If I see a tree falling toward my son, I run to grab him. Regardless of whether I think I'll make it in time. It's not a rational calculation of probability that makes me run. It's love and presence. Action is not motivated by a guarantee of the desired outcome, but by it being the right action in this very moment.
This is not an argument for blind optimism. Presence is not the same as hope for a good outcome, it is the capacity to act without any guarantee. And it is not only possible from a privileged position. It is, in fact, the position that those who are hit hardest are often forced to inhabit, not as philosophy, but as survival. The contemplative and the necessary meet at the same point: doing what is right, regardless of what comes.
Dualism takes many forms. One of the subtler ones is how we communicate this threat itself. Keeping nature at a distance through indifference and keeping it at a distance through catastrophe are not so different in the end. Both place it beyond reach, beyond action, beyond love. This tendency shows clearly in how the climate threat has actually been communicated.
For much of the 2010s, climate risk was framed around a single number: five degrees of warming by the end of the century if we didn't act. That scenario (known as RCP 8.5) was referred to in scientific reports, media and political debate as the "business as usual" scenario, the likely outcome if nothing was done. It shaped an entire generation's understanding of what the climate crisis means. The problem is that it was never intended that way.

It was an extreme worst-case scenario, and a scientific debate emerged about how it had been communicated, a debate that has since changed how climate projections are presented.

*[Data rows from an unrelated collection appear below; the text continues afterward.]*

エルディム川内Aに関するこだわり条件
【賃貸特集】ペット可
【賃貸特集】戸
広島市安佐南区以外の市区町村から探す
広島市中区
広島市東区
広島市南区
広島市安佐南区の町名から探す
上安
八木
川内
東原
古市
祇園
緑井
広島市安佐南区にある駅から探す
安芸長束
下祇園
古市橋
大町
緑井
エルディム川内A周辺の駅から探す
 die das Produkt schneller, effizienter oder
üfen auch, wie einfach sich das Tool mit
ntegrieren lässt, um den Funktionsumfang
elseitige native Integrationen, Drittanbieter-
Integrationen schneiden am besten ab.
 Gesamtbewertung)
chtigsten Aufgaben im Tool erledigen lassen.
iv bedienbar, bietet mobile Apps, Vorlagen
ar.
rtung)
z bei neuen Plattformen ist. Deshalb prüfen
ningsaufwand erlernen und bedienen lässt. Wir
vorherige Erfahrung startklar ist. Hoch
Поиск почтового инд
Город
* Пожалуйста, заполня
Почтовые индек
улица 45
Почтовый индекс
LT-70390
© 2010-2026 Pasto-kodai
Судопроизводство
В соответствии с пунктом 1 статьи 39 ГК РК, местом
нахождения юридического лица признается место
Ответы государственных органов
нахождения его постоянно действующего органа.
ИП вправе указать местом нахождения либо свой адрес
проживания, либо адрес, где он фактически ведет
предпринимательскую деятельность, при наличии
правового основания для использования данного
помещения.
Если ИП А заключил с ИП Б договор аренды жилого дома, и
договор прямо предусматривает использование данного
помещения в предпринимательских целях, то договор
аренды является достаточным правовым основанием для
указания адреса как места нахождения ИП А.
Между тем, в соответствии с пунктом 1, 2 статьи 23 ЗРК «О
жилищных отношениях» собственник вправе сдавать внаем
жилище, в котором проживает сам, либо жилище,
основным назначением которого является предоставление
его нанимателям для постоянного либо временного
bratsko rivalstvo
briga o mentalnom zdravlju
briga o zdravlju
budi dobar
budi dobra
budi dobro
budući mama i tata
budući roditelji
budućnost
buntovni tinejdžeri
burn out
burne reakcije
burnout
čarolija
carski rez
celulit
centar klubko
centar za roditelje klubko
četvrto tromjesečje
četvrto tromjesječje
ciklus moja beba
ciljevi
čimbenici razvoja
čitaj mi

Researchers Zeke Hausfather and Glen Peters argued in Nature in 2020 that the field had conflated the worst possible scenario with the most probable outcome.
This doesn't change the fact that the situation is extremely serious. Current projections point toward roughly 2.8 to 3.1 degrees of warming by the end of the century, which means unimaginable suffering, above all for people in poorer countries with limited capacity to adapt. Every tenth of a single degree matters. But the difference between three degrees and five is the difference between a very difficult future and one that is completely unimaginable.

Communicating the worst as the most likely is not taking the question seriously. It is turning it into a spectacle. And the spectacle produces exactly what we've been discussing: the observer at a distance, paralyzed, who eventually stops listening altogether. The renewable energy revolution is real. Solar is now the world's fastest-growing energy source, largely the result of political decisions, subsidies, and regulation. But that growth has so far largely been added on top of fossil energy, not replaced it. Global emissions reached a record high in 2024. Climate reformism has made a huge difference but there is much more to do.
This is not about false reassurance. It's about seeing clearly. We already live in the overgrown ruins Brown describes. And we'll see more of it. The question is whether we learn to accept that, and find love there.
The flowers in the machines. The son beneath the falling tree.